*** Begin section ***

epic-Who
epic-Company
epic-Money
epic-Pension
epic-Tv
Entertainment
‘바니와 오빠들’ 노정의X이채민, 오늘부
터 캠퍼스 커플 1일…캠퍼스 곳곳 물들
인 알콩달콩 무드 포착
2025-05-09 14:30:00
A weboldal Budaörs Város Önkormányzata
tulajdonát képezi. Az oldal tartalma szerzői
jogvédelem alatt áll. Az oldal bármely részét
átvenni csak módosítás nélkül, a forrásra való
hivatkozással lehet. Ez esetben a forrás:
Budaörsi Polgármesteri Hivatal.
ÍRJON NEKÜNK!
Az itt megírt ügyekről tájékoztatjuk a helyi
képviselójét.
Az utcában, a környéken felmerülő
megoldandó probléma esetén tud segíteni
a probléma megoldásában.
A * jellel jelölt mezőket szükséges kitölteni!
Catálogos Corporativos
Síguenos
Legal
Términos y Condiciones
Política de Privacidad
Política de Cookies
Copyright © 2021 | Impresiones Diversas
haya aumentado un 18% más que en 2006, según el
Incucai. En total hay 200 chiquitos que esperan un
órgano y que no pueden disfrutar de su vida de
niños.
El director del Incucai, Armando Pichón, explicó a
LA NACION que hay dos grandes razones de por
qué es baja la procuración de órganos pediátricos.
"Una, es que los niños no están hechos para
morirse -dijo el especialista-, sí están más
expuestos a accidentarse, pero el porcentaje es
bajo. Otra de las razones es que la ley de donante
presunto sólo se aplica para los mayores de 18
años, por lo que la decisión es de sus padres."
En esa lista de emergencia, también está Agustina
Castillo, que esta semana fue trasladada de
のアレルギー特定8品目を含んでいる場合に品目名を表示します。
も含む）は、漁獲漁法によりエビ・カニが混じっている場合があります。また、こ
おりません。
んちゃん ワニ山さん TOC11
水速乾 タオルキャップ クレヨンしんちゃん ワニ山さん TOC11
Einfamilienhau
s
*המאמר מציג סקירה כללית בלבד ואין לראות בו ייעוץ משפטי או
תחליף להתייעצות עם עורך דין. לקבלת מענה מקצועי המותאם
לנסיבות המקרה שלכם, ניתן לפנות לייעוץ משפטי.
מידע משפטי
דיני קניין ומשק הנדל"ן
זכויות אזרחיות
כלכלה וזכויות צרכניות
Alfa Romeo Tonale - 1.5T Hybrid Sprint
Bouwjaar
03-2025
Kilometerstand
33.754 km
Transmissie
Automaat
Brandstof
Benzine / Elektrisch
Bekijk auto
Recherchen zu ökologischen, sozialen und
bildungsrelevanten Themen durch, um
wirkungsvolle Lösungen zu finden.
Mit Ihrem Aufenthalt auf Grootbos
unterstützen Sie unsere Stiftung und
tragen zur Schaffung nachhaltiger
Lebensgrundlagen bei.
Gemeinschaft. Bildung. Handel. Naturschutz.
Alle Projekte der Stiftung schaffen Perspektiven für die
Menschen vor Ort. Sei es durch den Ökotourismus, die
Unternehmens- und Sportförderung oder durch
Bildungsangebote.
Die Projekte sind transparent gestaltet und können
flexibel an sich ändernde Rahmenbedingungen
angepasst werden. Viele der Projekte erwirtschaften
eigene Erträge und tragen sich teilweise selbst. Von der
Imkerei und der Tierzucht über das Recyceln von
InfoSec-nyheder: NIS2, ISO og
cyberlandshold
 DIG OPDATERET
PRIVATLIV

*** End section ***

Task directions:
Print the whole listing again, exactly.

Result for this task:
epic-Who
epic-Company
epic-Money
epic-Pension
epic-Tv
Entertainment
‘바니와 오빠들’ 노정의X이채민, 오늘부
터 캠퍼스 커플 1일…캠퍼스 곳곳 물들
인 알콩달콩 무드 포착
2025-05-09 14:30:00
A weboldal Budaörs Város Önkormányzata
tulajdonát képezi. Az oldal tartalma szerzői
jogvédelem alatt áll. Az oldal bármely részét
átvenni csak módosítás nélkül, a forrásra való
hivatkozással lehet. Ez esetben a forrás:
Budaörsi Polgármesteri Hivatal.
ÍRJON NEKÜNK!
Az itt megírt ügyekről tájékoztatjuk a helyi
képviselójét.
Az utcában, a környéken felmerülő
megoldandó probléma esetén tud segíteni
a probléma megoldásában.
A * jellel jelölt mezőket szükséges kitölteni!
Catálogos Corporativos
Síguenos
Legal
Términos y Condiciones
Política de Privacidad
Política de Cookies
Copyright © 2021 | Impresiones Diversas
haya aumentado un 18% más que en 2006, según el
Incucai. En total hay 200 chiquitos que esperan un
órgano y que no pueden disfrutar de su vida de
niños.
El director del Incucai, Armando Pichón, explicó a
LA NACION que hay dos grandes razones de por
qué es baja la procuración de órganos pediátricos.
"Una, es que los niños no están hechos para
morirse -dijo el especialista-, sí están más
expuestos a accidentarse, pero el porcentaje es
bajo. Otra de las razones es que la ley de donante
presunto sólo se aplica para los mayores de 18
años, por lo que la decisión es de sus padres."
En esa lista de emergencia, también está Agustina
Castillo, que esta semana fue trasladada de
のアレルギー特定8品目を含んでいる場合に品目名を表示します。
も含む）は、漁獲漁法によりエビ・カニが混じっている場合があります。また、こ
おりません。
んちゃん ワニ山さん TOC11
水速乾 タオルキャップ クレヨンしんちゃん ワニ山さん TOC11
Einfamilienhau
s
*המאמר מציג סקירה כללית בלבד ואין לראות בו ייעוץ משפטי או
תחליף להתייעצות עם עורך דין. לקבלת מענה מקצועי המותאם
לנסיבות המקרה שלכם, ניתן לפנות לייעוץ משפטי.
מידע משפטי
דיני קניין ומשק הנדל"ן
זכויות אזרחיות
כלכלה וזכויות צרכניות
Alfa Romeo Tonale - 1.5T Hybrid Sprint
Bouwjaar
03-2025
Kilometerstand
33.754 km
Transmissie
Automaat
Brandstof
Benzine / Elektrisch
Bekijk auto
Recherchen zu ökologischen, sozialen und
bildungsrelevanten Themen durch, um
wirkungsvolle Lösungen zu finden.
Mit Ihrem Aufenthalt auf Grootbos
unterstützen Sie unsere Stiftung und
tragen zur Schaffung nachhaltiger
Lebensgrundlagen bei.
Gemeinschaft. Bildung. Handel. Naturschutz.
Alle Projekte der Stiftung schaffen Perspektiven für die
Menschen vor Ort. Sei es durch den Ökotourismus, die
Unternehmens- und Sportförderung oder durch
Bildungsangebote.
Die Projekte sind transparent gestaltet und können
flexibel an sich ändernde Rahmenbedingungen
angepasst werden. Viele der Projekte erwirtschaften
eigene Erträge und tragen sich teilweise selbst. Von der
Imkerei und der Tierzucht über das Recyceln von
InfoSec-nyheder: NIS2, ISO og
cyberlandshold
 DIG OPDATERET
PRIVATLIV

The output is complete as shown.